Monday was St. Patrick’s Day, named for the patron saint of Ireland and celebrated around the world, especially in cities with large populations of Irish descent.

In the spring that I turned five I was diagnosed with rheumatic fever, which required me to stay in bed from April to October. I had to be carried to the bathroom, and when we visited my grandmother near Cape Cod, I was carted to the beach in a red wagon. When at last the doctor told me I could get out of bed, I excitedly stood up, only to collapse immediately to the floor. I would need to learn to walk again.

My own patron saint through all of this was a young woman named Catherine Maguire, who had recently emigrated from County Longford in the Irish midlands. She was high-spirited, with a ready twinkle and a reddish birthmark over part of her face. She cared for me, played with me, disciplined me, and carried me everywhere for those six months. Later, when I had recovered, she would take my sister and me into New York City for the St. Patrick’s Day parade. Her Aunt Nell had a small railroad flat on Second Avenue, where the elevated trains rattled outside her parlor window, and Robbin and I slept on the couch.

The parade itself was a grand affair, overflowing Fifth Avenue with Hibernian societies and marching bands and politicians from Tammany Hall to Albany, all of them wearing green. It seemed that every New York cop was Irish and Catherine knew them all, so we always had a front row perch.

Even then, in the early 1950s, the Catholic Irish were not fully accepted by the New York establishment. Their ancestors had been coming for well over a century; and after the Great Hunger struck in the mid-1840s, the Irish diaspora exploded. More than two million refugees came to America between 1845 and 1870, swelling the populations of eastern cities, crowding into squalid slums, working 80-hour weeks for a pittance.

"Predictably,” wrote Gregory Couch in The Bonanza King, “the influx provoked a backlash among native-born Americans. Anti-Catholic Yankees regarded the newest wave of desti­tute, starving refugees as 'Saint Patrick's vermin.'"

Gradually, through the rise of their political leaders and the Catholic Church, the newcomers got jobs throughout the city, particularly in the police, fire, and public works departments. By the late 19th century, another great wave of immigrants, primarily from southern and eastern Europe, had taken over the bottom rungs of the economic ladder; the assimilation of the Irish into the American mainstream was under way.

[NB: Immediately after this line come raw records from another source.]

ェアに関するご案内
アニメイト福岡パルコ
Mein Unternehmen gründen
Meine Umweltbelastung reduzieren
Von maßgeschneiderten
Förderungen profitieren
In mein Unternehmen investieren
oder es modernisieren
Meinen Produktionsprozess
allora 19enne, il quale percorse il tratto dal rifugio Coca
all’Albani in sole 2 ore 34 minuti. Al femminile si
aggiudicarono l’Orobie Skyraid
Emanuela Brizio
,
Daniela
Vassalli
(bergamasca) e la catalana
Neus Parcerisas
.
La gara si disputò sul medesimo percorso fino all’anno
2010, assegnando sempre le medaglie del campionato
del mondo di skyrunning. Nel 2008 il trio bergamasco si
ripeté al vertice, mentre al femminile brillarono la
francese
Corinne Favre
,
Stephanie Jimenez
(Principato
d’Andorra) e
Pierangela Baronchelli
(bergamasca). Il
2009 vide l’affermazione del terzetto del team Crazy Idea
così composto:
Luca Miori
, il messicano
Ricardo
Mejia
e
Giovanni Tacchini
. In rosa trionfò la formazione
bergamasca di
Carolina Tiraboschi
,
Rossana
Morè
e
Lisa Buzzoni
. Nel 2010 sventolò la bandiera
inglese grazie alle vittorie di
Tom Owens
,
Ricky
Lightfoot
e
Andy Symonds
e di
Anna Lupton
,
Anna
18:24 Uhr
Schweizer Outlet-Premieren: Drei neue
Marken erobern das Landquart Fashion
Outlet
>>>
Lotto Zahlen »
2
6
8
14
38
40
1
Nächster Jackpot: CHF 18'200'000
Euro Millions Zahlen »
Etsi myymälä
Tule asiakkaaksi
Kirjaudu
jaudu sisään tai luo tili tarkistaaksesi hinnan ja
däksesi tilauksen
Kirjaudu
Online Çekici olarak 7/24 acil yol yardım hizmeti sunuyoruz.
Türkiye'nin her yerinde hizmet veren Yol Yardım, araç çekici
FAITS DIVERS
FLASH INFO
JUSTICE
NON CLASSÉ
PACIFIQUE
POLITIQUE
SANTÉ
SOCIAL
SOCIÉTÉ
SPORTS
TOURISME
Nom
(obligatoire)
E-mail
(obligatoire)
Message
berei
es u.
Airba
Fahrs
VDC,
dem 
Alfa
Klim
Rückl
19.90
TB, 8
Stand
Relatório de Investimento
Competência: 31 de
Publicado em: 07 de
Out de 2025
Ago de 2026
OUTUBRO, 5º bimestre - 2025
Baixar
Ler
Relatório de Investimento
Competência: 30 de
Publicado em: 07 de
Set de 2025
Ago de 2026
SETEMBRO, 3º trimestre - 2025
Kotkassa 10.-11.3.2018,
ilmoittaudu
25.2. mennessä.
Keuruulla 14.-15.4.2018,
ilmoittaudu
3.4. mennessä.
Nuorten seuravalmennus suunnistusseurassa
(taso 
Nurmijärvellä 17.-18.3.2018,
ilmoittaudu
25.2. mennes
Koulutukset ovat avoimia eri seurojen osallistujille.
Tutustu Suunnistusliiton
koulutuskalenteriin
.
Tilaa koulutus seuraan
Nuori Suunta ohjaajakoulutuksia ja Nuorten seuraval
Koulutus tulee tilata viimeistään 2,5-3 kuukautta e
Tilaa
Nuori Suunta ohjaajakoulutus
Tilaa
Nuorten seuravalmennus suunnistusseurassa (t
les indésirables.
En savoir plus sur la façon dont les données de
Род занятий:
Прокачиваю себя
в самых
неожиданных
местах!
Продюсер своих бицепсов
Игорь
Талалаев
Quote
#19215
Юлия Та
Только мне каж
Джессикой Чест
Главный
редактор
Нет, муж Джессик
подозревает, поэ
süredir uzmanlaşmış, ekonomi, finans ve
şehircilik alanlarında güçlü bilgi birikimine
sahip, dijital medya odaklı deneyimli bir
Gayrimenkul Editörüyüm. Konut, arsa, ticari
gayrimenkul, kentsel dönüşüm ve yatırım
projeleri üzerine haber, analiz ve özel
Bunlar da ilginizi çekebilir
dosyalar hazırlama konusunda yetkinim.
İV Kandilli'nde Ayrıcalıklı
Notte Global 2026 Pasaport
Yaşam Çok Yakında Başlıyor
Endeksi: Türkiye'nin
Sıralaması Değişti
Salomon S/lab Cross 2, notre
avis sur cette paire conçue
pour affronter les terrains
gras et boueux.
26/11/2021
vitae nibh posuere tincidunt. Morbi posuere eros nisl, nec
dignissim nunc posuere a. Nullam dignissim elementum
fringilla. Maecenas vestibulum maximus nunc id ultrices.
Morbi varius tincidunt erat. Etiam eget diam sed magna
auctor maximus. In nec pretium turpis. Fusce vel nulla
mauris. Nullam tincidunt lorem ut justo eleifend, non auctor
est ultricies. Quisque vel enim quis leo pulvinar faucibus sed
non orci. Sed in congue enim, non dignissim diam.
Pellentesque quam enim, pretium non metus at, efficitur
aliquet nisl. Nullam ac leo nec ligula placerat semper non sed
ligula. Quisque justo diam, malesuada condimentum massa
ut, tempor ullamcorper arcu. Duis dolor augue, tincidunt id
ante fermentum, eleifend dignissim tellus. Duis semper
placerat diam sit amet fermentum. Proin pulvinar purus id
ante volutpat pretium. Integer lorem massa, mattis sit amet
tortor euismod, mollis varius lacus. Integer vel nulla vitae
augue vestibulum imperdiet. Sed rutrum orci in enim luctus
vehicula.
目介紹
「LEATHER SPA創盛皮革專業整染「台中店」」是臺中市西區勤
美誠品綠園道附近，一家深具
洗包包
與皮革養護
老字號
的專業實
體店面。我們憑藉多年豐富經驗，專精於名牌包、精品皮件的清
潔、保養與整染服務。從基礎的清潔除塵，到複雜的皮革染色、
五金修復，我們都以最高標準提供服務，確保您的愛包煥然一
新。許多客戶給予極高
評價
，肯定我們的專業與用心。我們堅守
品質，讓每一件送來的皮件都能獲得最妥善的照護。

Looking back, it’s hard to imagine their struggles, and yet America remained always a beacon for them. “When the boat sailed into harbor,” Catherine’s younger brother, Hugh, told me years later, “the man next to me said, ‘that’s New York.’

“‘Go on with you now,’ I said. ‘In New York the streets are paved with gold.’”

“When Hugh comes home to visit,” his brother John told me years later in Ireland, “all he can talk about is how much better everything is in America.” By then Hugh had worked his way up managing an A&P in the Bronx and survived a bullet in his stomach while thwarting an attempted robbery.

The Irish were the first large wave of immigrants to come to this country. They came, as did those who followed, because they had few prospects at home. Most didn’t speak English and few could read or write. Labeled gangsters and drunkards, aliens and revolutionaries, their vulnerability and desperation made them ripe for exploitation. Many didn’t survive, but over time those who did worked their way into the fabric of American life. Americans take pride in having given them opportunity, and for many we certainly did. In return they built our country.


When Catherine sailed home to Ireland in 1953, I vowed to find her one day. Twenty years later I walked up the lane in Moyne Cross, County Longford, to the tiny farm on which she and her husband, Pee, were raising their nine children. But that’s a story for another post.